### [GIVEN RECORDS]
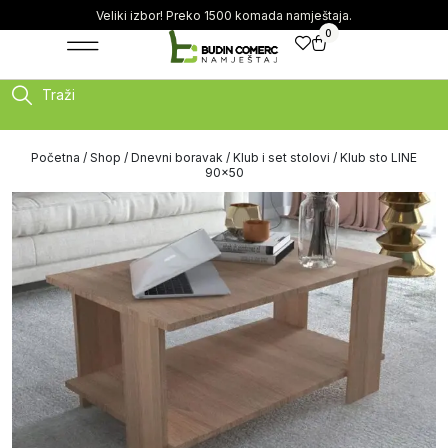
Veliki izbor! Preko 1500 komada namještaja.
0
Traži
Početna
/
Shop
/
Dnevni boravak
/
Klub i set stolovi
/ Klub sto LINE
90×50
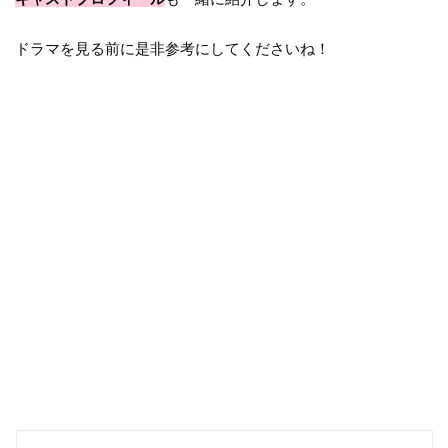
ドラマを見る前に是非参考にしてくださいね！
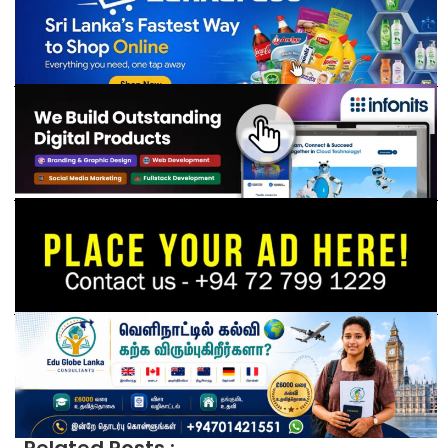
Related Posts :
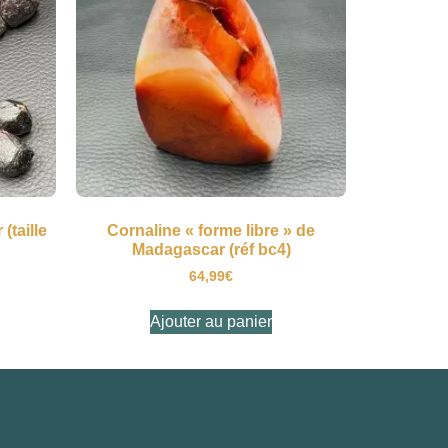
(taille
Cornaline « forme libre » de
Madagascar (réf bc4)
64,99
€
Ajouter au panier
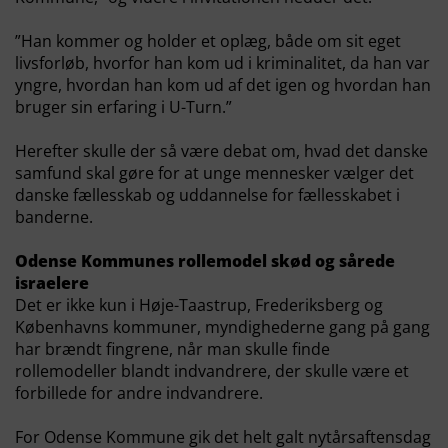
”Han kommer og holder et oplæg, både om sit eget
livsforløb, hvorfor han kom ud i kriminalitet, da han var
yngre, hvordan han kom ud af det igen og hvordan han
bruger sin erfaring i U-Turn.”
Herefter skulle der så være debat om, hvad det danske
samfund skal gøre for at unge mennesker vælger det
danske fællesskab og uddannelse for fællesskabet i
banderne.
Odense Kommunes rollemodel skød og sårede
israelere
Det er ikke kun i Høje-Taastrup, Frederiksberg og
Københavns kommuner, myndighederne gang på gang
har brændt fingrene, når man skulle finde
rollemodeller blandt indvandrere, der skulle være et
forbillede for andre indvandrere.
For Odense Kommune gik det helt galt nytårsaftensdag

### [WHAT YOU NEED TO DO]
Rewrite all of the records above, swapping every "Odense" for "Aalborg" and changing nothing else. Omit the pictures from your answer.

### [WRITTEN RESPONSE]
Veliki izbor! Preko 1500 komada namještaja.
0
Traži
Početna
/
Shop
/
Dnevni boravak
/
Klub i set stolovi
/ Klub sto LINE
90×50
ドラマを見る前に是非参考にしてくださいね！
Related Posts :
(taille
Cornaline « forme libre » de
Madagascar (réf bc4)
64,99
€
Ajouter au panier
”Han kommer og holder et oplæg, både om sit eget
livsforløb, hvorfor han kom ud i kriminalitet, da han var
yngre, hvordan han kom ud af det igen og hvordan han
bruger sin erfaring i U-Turn.”
Herefter skulle der så være debat om, hvad det danske
samfund skal gøre for at unge mennesker vælger det
danske fællesskab og uddannelse for fællesskabet i
banderne.
Aalborg Kommunes rollemodel skød og sårede
israelere
Det er ikke kun i Høje-Taastrup, Frederiksberg og
Københavns kommuner, myndighederne gang på gang
har brændt fingrene, når man skulle finde
rollemodeller blandt indvandrere, der skulle være et
forbillede for andre indvandrere.
For Aalborg Kommune gik det helt galt nytårsaftensdag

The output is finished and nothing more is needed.